Bear Delaware was the site of my final race of the 2005 season: the Diamondman half-ironman, or “Tinman”. I had done several Olympic distance triathlons: (1.5 km/0.9 mile swim; 40 km/24.9 mile bike; and 10 km/6.2 mile run) but this would be my first half-ironman (1.9 km/1.2 mile swim, 90 km/56 mile ride, 21 km/13.1 mile run). Although it was just more than twice the distance (113 km vs 51.5 km), it would be much more than twice the effort.
Lis and I travelled to Bear – about 2.5 h from our home the day before the race and arrived early in the afternoon. It was held at ‘Lums Pond State Park’ so, as you guess, the swim was held in Lums Pond. We collected my race packet and had my bike checked before heading off to our hotel.
We had fortunately booked the hotel well in advance as it was sold out and full of triathletes; almost every vehicle sported a bike rack. Some very fit, and serious looking, athletes were in the lobby, but also fortunately a few plodders like myself which made me feel better.
For dinner we went out and found an italian restaurant which allowed me to have lots of carbohydrates, the best meal to have the night before a race. Lis and I were amazed at the American serving sizes (you would think we would have learned by now!) and I had trouble finishing my meal. It was surprising to see that others didn’t have the same problem, and they were not racing the next day. Don’t know where they fit it. We then headed back to the hotel for an early night since I had a very long day ahead of me.

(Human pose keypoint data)
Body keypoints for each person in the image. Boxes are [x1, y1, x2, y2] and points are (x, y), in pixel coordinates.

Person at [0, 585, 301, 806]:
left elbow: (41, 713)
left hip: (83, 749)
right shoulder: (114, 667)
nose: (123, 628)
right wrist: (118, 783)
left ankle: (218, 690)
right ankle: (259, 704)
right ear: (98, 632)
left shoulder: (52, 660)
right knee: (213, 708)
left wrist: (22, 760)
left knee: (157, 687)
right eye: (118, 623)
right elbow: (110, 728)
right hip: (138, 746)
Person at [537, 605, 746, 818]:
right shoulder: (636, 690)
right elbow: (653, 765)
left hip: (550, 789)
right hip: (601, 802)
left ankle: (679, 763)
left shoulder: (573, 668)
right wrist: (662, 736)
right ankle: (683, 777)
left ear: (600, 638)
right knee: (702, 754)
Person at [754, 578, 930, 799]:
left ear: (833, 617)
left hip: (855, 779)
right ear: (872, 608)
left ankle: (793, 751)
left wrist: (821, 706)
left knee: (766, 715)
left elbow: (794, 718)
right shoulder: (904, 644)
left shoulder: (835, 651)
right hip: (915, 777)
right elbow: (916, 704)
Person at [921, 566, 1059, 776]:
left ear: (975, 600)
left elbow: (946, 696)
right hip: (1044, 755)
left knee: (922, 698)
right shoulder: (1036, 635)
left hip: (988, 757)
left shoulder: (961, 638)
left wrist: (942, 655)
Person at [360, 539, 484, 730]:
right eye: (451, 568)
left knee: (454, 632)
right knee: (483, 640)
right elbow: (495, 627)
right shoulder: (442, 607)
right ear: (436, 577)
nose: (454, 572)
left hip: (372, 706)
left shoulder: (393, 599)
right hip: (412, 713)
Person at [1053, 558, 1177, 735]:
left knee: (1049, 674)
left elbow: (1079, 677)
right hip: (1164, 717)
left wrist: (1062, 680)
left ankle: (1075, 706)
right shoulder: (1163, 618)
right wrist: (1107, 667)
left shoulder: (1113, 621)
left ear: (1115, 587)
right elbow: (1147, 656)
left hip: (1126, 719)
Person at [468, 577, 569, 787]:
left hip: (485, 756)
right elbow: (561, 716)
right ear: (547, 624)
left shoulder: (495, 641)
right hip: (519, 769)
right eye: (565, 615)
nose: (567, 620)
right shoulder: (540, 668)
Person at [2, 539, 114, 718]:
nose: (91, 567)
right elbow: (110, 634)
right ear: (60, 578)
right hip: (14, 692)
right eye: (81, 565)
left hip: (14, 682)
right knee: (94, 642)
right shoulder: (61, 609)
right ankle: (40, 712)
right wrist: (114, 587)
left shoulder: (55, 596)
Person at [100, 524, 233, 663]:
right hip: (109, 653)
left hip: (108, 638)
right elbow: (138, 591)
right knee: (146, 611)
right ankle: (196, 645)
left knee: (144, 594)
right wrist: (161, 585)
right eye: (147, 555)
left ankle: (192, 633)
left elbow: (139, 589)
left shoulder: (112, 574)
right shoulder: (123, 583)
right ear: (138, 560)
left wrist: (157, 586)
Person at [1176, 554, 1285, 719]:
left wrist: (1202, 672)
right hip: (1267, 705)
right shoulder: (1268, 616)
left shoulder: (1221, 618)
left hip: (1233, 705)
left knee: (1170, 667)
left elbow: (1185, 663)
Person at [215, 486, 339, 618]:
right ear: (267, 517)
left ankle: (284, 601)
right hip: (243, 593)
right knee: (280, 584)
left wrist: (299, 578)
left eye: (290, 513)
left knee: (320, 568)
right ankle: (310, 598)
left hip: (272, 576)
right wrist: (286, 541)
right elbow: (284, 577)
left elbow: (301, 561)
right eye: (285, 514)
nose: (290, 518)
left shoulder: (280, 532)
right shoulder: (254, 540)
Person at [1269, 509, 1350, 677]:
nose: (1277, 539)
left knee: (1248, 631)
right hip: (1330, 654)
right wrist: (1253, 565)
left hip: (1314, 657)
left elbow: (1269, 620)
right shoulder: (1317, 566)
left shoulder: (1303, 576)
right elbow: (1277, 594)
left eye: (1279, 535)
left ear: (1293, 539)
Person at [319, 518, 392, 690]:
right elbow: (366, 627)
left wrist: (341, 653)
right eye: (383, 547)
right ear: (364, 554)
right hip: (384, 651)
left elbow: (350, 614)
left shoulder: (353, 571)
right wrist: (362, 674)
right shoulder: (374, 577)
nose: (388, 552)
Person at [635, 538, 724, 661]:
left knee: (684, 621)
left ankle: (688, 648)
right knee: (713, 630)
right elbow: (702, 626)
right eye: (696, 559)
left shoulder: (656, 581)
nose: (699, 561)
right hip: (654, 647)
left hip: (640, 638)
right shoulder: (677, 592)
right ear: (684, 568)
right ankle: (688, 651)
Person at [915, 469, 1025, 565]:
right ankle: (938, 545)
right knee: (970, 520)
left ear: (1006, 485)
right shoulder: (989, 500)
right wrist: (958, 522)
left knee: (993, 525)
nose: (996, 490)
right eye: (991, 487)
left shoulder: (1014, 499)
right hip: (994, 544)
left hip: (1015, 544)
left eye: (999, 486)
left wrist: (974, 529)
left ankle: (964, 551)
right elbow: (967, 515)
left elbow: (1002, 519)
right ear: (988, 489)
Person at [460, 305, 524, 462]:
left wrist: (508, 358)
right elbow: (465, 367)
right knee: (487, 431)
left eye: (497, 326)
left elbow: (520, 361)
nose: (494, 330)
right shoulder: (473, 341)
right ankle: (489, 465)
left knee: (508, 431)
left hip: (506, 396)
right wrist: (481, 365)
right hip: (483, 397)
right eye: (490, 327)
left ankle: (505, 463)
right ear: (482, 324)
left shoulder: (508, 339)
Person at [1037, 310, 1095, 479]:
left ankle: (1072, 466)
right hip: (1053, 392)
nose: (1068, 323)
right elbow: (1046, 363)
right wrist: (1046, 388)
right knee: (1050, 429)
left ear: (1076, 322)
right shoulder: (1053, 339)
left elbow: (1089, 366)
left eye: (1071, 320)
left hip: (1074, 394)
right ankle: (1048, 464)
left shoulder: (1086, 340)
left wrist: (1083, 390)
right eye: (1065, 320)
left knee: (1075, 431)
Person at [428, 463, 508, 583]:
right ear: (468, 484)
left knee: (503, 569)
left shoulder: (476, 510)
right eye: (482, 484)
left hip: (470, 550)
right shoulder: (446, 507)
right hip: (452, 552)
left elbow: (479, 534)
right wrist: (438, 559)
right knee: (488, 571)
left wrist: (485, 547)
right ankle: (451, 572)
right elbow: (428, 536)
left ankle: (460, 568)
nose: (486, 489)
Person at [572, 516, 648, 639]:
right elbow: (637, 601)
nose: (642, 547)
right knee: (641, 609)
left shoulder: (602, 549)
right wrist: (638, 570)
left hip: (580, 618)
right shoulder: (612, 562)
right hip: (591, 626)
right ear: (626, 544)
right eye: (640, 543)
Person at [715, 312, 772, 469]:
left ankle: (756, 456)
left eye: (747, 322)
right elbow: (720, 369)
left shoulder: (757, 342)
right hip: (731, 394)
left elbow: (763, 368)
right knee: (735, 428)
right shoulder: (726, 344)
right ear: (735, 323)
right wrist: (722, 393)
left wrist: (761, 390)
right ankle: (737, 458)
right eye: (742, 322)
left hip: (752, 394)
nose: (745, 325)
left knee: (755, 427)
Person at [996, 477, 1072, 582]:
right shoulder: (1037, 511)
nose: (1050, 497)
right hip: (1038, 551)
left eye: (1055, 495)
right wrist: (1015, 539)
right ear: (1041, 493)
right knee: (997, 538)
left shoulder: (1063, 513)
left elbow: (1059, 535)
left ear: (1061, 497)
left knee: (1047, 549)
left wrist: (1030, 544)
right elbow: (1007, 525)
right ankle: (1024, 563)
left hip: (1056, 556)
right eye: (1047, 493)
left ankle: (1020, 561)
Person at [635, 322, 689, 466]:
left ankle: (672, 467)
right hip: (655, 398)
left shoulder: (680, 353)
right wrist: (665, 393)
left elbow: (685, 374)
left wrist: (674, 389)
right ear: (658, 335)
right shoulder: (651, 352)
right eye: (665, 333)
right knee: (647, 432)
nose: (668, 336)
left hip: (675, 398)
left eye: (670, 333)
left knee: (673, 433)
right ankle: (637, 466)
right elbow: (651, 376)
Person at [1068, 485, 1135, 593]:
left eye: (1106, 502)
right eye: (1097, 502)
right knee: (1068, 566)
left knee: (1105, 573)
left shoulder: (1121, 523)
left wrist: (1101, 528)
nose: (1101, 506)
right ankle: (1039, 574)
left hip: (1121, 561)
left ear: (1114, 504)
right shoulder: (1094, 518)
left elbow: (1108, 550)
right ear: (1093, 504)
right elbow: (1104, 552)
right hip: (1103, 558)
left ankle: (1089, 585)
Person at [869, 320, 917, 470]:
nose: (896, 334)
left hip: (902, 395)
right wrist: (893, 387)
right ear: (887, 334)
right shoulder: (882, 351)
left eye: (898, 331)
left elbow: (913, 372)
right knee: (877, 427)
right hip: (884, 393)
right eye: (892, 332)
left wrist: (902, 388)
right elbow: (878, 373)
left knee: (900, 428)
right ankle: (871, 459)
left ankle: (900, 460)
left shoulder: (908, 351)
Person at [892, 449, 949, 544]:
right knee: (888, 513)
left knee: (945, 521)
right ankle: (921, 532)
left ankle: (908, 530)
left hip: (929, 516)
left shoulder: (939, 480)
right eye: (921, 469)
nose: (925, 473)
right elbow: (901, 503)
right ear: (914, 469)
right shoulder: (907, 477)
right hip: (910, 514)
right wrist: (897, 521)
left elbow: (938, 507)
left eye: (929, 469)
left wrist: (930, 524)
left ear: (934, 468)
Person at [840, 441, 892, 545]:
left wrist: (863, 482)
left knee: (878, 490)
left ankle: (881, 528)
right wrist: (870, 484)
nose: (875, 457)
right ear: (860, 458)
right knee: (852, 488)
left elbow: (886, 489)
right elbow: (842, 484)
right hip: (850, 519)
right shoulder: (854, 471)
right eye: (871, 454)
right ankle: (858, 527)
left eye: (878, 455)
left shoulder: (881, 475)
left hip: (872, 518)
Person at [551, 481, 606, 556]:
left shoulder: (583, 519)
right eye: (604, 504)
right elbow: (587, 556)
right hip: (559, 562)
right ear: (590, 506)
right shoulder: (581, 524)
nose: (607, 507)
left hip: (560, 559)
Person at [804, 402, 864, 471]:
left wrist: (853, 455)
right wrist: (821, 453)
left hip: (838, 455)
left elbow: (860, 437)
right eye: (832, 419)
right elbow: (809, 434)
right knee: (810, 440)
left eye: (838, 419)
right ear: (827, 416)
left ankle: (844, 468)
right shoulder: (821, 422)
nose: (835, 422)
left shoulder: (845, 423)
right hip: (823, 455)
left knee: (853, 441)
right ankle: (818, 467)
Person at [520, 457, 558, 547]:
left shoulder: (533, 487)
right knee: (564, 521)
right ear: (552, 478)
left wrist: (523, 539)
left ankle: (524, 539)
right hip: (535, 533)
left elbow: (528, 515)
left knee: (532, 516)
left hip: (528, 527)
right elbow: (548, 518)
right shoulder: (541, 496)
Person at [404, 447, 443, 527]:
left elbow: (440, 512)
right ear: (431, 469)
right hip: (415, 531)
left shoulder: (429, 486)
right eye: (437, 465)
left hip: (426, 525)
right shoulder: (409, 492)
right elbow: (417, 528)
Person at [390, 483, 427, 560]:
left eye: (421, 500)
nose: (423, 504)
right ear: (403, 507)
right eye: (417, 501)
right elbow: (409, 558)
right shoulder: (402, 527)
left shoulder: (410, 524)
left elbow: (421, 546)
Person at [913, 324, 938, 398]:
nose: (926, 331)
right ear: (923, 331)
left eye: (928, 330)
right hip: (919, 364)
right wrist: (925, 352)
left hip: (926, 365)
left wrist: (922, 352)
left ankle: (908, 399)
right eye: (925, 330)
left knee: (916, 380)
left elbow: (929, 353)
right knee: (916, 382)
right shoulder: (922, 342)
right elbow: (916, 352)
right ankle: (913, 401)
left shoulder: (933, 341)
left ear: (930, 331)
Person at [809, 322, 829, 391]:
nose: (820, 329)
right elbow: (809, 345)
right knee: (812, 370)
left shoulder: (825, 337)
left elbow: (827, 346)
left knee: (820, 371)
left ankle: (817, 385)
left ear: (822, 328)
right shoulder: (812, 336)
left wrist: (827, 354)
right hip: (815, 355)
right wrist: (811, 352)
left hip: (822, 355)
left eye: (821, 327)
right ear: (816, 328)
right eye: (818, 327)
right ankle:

> _TASK INSTRUCTIONS_
• A. In the race report, where was the swim portion of the race held?
• B. Print the race report from "Lis and I travelled" up to and including "to our hotel.".
The entries are separate material, unconnected to the race report.

> _RESPONSES BY ITEM NUMBER_
• A. In Lums Pond, at Lums Pond State Park.

• B.
Lis and I travelled to Bear – about 2.5 h from our home the day before the race and arrived early in the afternoon. It was held at ‘Lums Pond State Park’ so, as you guess, the swim was held in Lums Pond. We collected my race packet and had my bike checked before heading off to our hotel.